Below are the records to retype. Keep every character exactly and leave out the pictures.

Segment Start: RECORDS

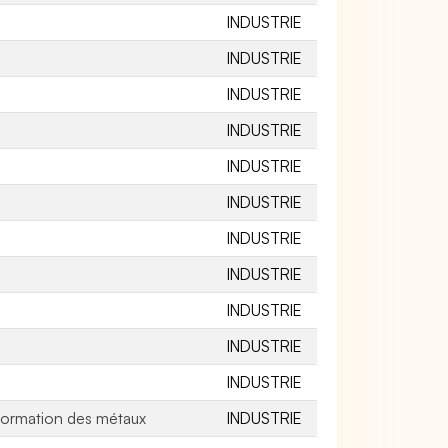
INDUSTRIE
INDUSTRIE
INDUSTRIE
INDUSTRIE
INDUSTRIE
INDUSTRIE
INDUSTRIE
INDUSTRIE
INDUSTRIE
INDUSTRIE
INDUSTRIE
sformation des métaux
INDUSTRIE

Segment End: RECORDS

**RESULT:**
INDUSTRIE
INDUSTRIE
INDUSTRIE
INDUSTRIE
INDUSTRIE
INDUSTRIE
INDUSTRIE
INDUSTRIE
INDUSTRIE
INDUSTRIE
INDUSTRIE
sformation des métaux
INDUSTRIE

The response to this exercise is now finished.